=== Document section ===

Arnold’s worldwide approach could reap big benefits for UH

After a whirlwind first year as head coach at the University of Hawaii, a leisurely, kick-back European vacation would probably look pretty good to Gib Arnold right about now.

And that idyllic thought undoubtedly crosses his mind this week as the scenery of France and Germany does a fast break past his train and plane windows.

Arnold is on the continent today, but this is hardly a Gib-Does-Europe travelogue. It is, we are told, France, Germany, Serbia, Montenegro and Croatia in six days the way you’ll never see Anthony Bourdain attempt it on the Travel Channel.

Eleven years after he last knocked on doors in Europe as a German-speaking missionary for the Church of Jesus Christ of Latter-day Saints, Arnold is back. This time, scholarships in hand and aloha shirts in the suitcase, he is proselytizing on behalf of the Rainbow Warriors.

He is beating the bushes in the Balkans, buttonholing prospects in Bavaria and working the shores of the Adriatic and elsewhere for prospective point guards, power forwards and the like for the near and future terms.

You could say he’s taking the long way from Honolulu to next week’s NCAA Final Four. After all, if you have to fly all the way to Houston, what’s a few more time zones and a stopover in, say, Podgorica, Montenegro?

=== Material provided ===

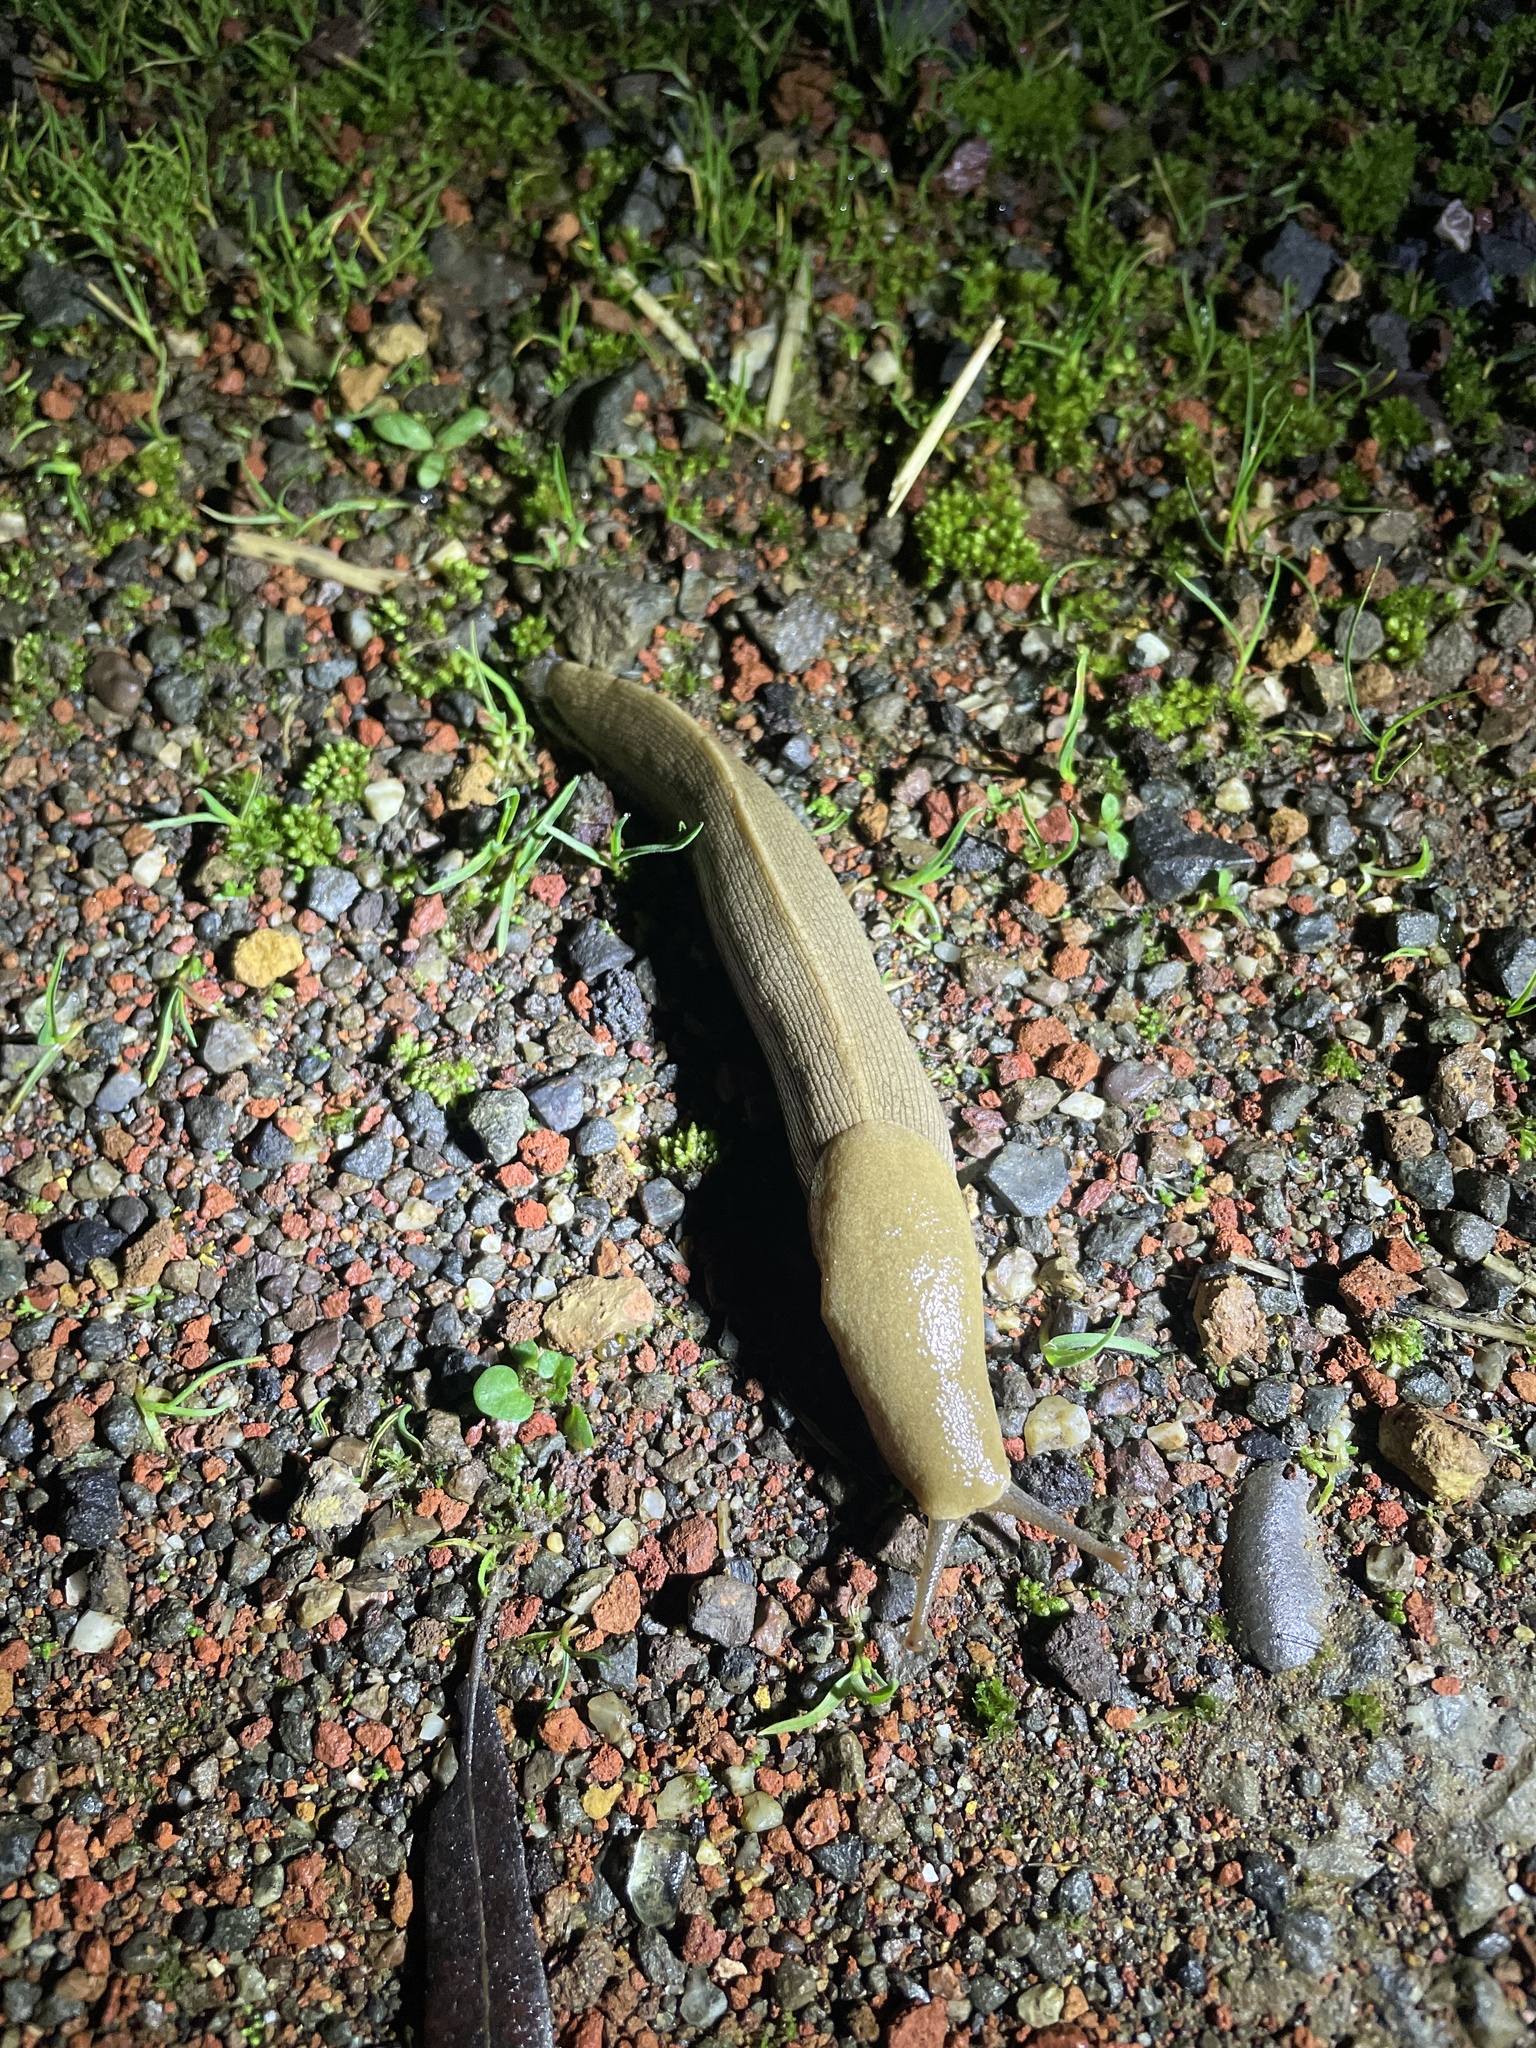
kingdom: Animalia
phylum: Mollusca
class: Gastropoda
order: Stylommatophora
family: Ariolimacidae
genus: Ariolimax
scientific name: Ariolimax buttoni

===
=== Material provided ===

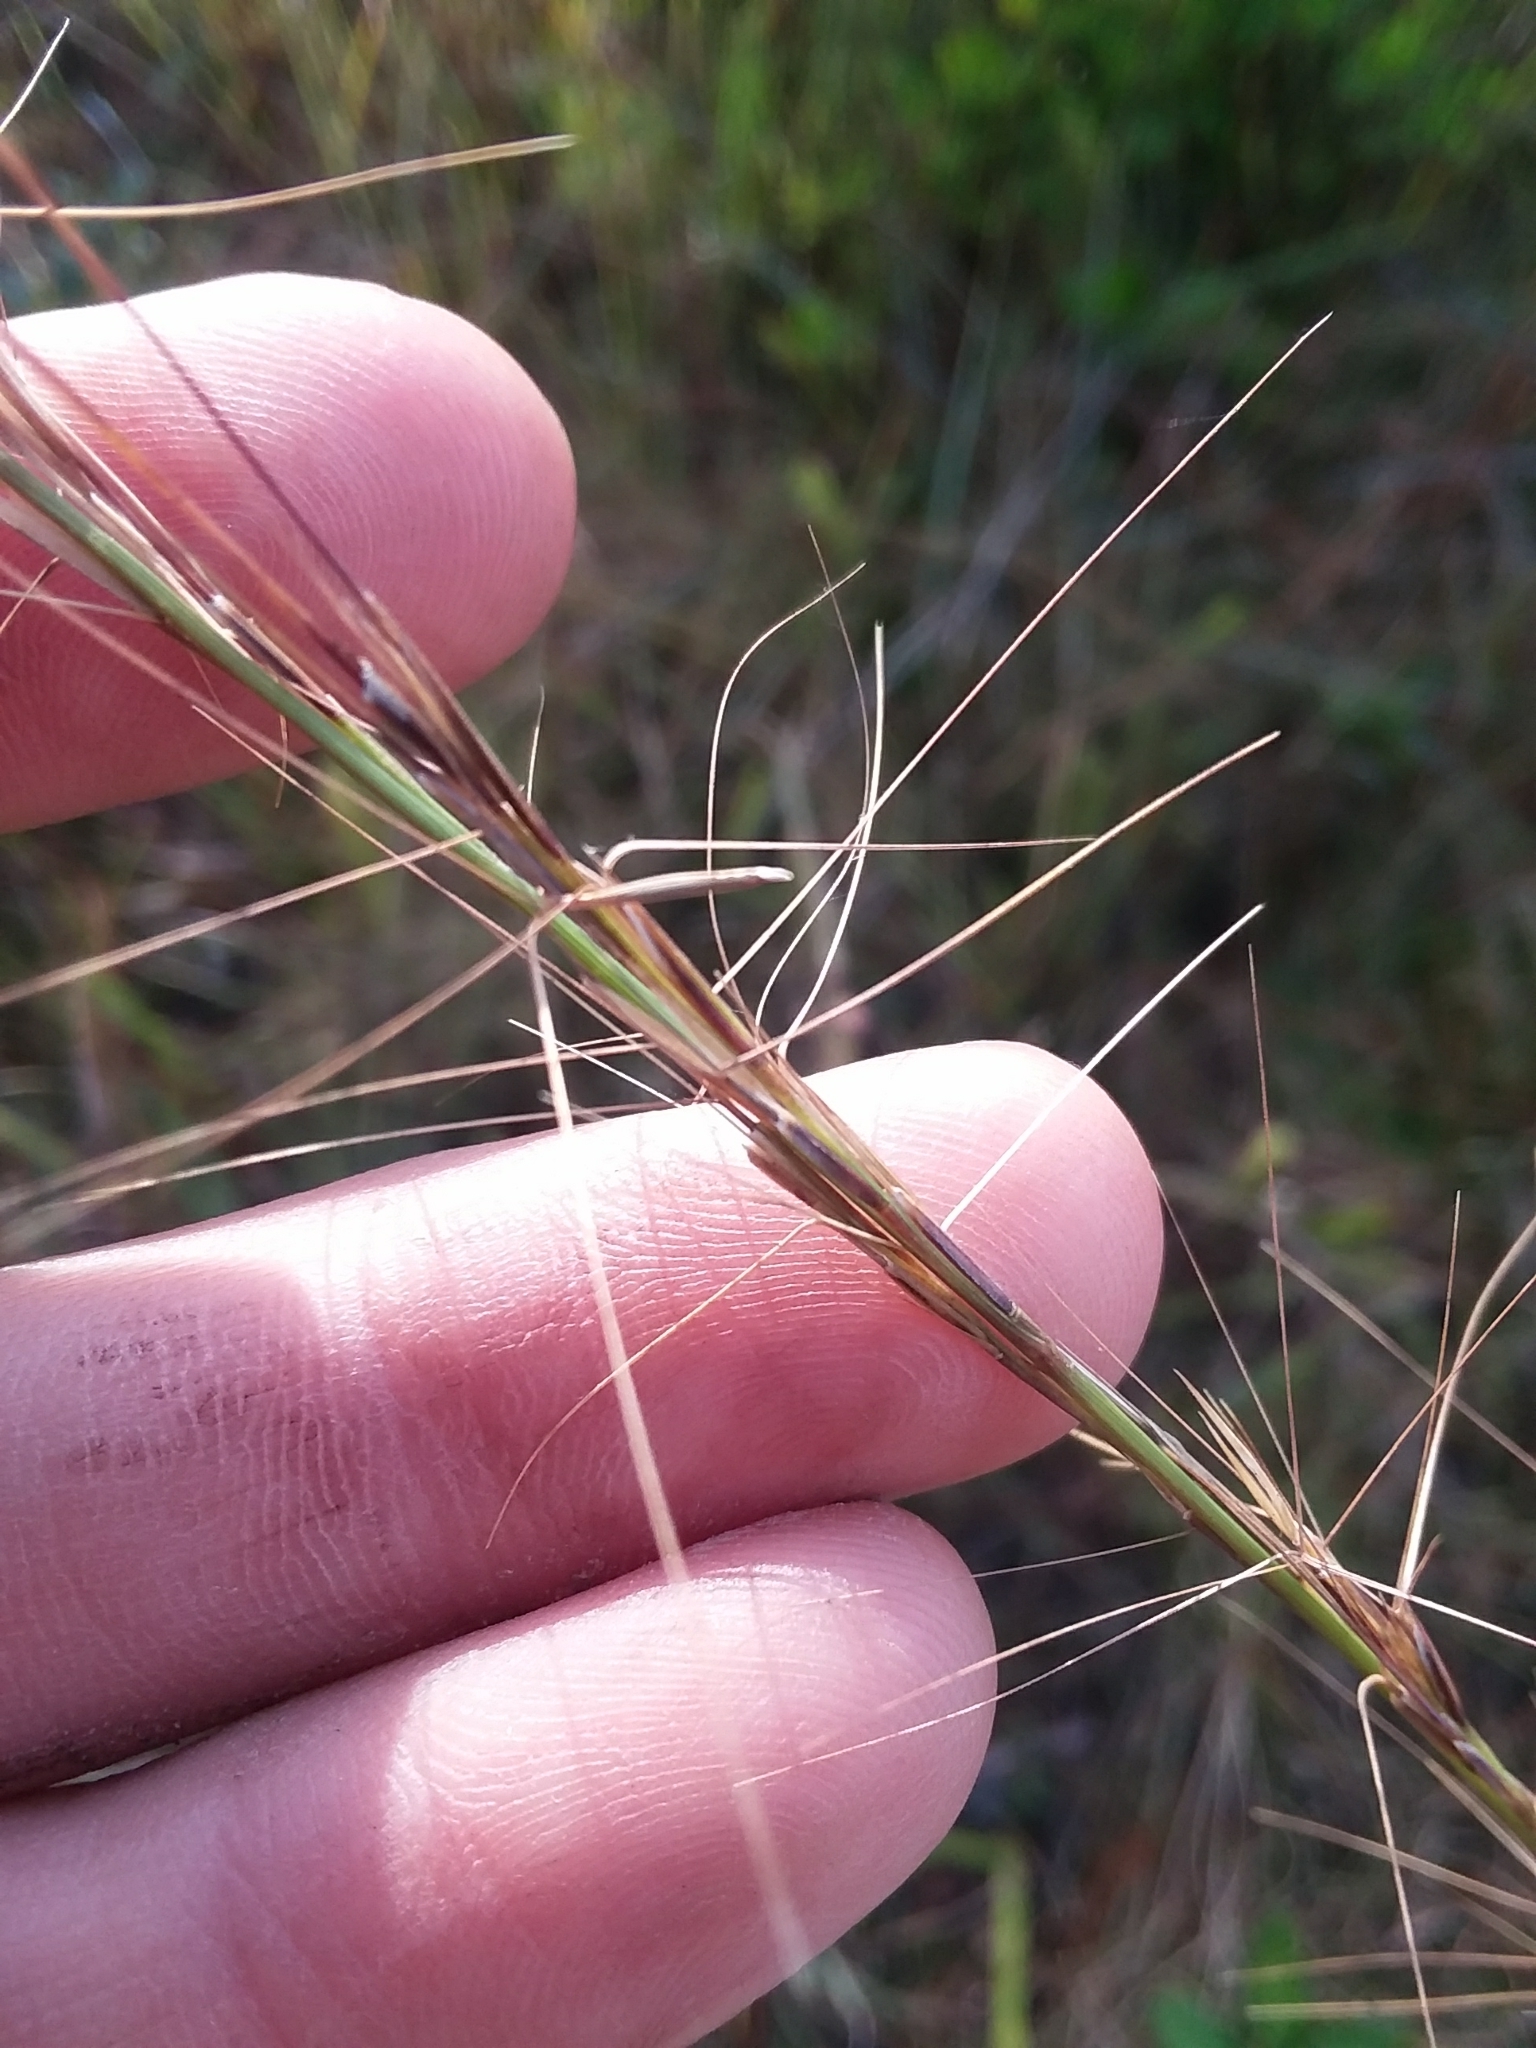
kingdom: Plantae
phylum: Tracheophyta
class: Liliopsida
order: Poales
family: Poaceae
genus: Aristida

===

Given exercise. Write what comes next in the column about Gib Arnold's recruiting trip through Europe for the University of Hawaii, picking up after its final sentence.

Expected answer.
Perhaps even a home visit to the family of Andrej Pajovic, a highly touted point guard, who is attending a preparatory school in Massachusetts. Europeanprospects.com says UH is among a handful of schools in the hunt for the services of the 6-foot, 1-inch player in advance of the April 13 to May 18 national letter of intent signing period.

Arnold recruited another Montenegrin, center Nikola Vucevic, to USC as a Trojans assistant, so, presumably, he knows the area and a good place to grab a hot bowl of japraci on the run.

For the ’Bows to be successful in Arnold’s tenure, they are going to have to be a good road team in recruiting, too, whether it be a highway in the former Yugoslavia or a gravel path somewhere in South America. They’re going to have to expand their pool of recruits, meaning being good at recruiting passports in hand.

History tells us some of the best years in UH’s conference history came when the ’Bows were able to augment their mainland and local recruiting with quality international players. Witness what Predrag Savovic, Mindaugas Burneika, Carl English, Phil Martin, Nerijus Puida and Haim Shimonovich, among others, meant.

That connection ebbed and flowed with the changes in NCAA rules regarding international players and in the comings and goings of assistant coaches.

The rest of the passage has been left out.